- _WHAT TO WORK ON_
In the copy, include every entry exactly but none of the images.

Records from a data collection
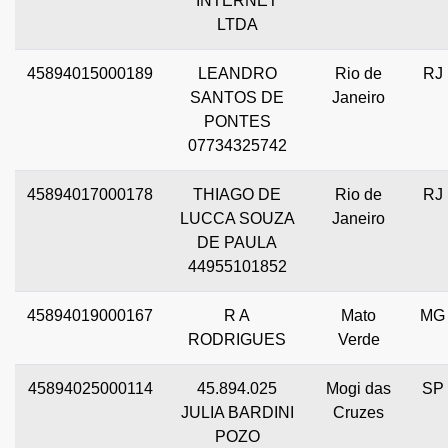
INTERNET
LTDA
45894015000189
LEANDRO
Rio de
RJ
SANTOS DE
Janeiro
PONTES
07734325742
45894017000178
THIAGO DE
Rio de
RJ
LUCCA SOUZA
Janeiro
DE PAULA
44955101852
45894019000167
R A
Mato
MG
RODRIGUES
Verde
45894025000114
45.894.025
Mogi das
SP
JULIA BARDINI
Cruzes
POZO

- _RESPONSE AREA_
INTERNET
LTDA
45894015000189
LEANDRO
Rio de
RJ
SANTOS DE
Janeiro
PONTES
07734325742
45894017000178
THIAGO DE
Rio de
RJ
LUCCA SOUZA
Janeiro
DE PAULA
44955101852
45894019000167
R A
Mato
MG
RODRIGUES
Verde
45894025000114
45.894.025
Mogi das
SP
JULIA BARDINI
Cruzes
POZO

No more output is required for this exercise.